(Recorded data)

Start of Block

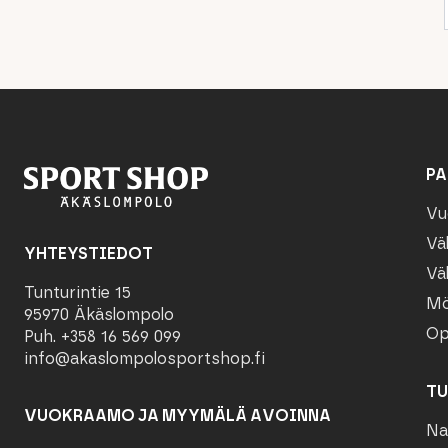
PA
Vu
Vä
YHTEYSTIEDOT
Vä
Tunturintie 15
Mö
95970 Äkäslompolo
Op
Puh. +358 16 569 099
info@akaslompolosportshop.fi
TU
VUOKRAAMO JA MYYMÄLÄ AVOINNA
Na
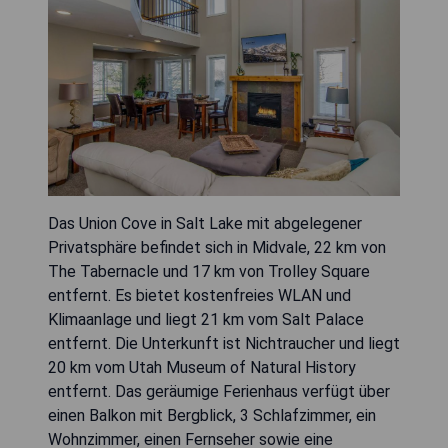
Das Union Cove in Salt Lake mit abgelegener
Privatsphäre befindet sich in Midvale, 22 km von
The Tabernacle und 17 km von Trolley Square
entfernt. Es bietet kostenfreies WLAN und
Klimaanlage und liegt 21 km vom Salt Palace
entfernt. Die Unterkunft ist Nichtraucher und liegt
20 km vom Utah Museum of Natural History
entfernt. Das geräumige Ferienhaus verfügt über
einen Balkon mit Bergblick, 3 Schlafzimmer, ein
Wohnzimmer, einen Fernseher sowie eine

End of Block

REQUIREMENT ▸ Write out the text of all the entries again, renaming "Klimaanlage" to "Klimatisierung" and keeping everything else unchanged. Omit the pictures.

ANSWER TO THIS EXERCISE ▸
PA
Vu
Vä
YHTEYSTIEDOT
Vä
Tunturintie 15
Mö
95970 Äkäslompolo
Op
Puh. +358 16 569 099
info@akaslompolosportshop.fi
TU
VUOKRAAMO JA MYYMÄLÄ AVOINNA
Na
Das Union Cove in Salt Lake mit abgelegener
Privatsphäre befindet sich in Midvale, 22 km von
The Tabernacle und 17 km von Trolley Square
entfernt. Es bietet kostenfreies WLAN und
Klimatisierung und liegt 21 km vom Salt Palace
entfernt. Die Unterkunft ist Nichtraucher und liegt
20 km vom Utah Museum of Natural History
entfernt. Das geräumige Ferienhaus verfügt über
einen Balkon mit Bergblick, 3 Schlafzimmer, ein
Wohnzimmer, einen Fernseher sowie eine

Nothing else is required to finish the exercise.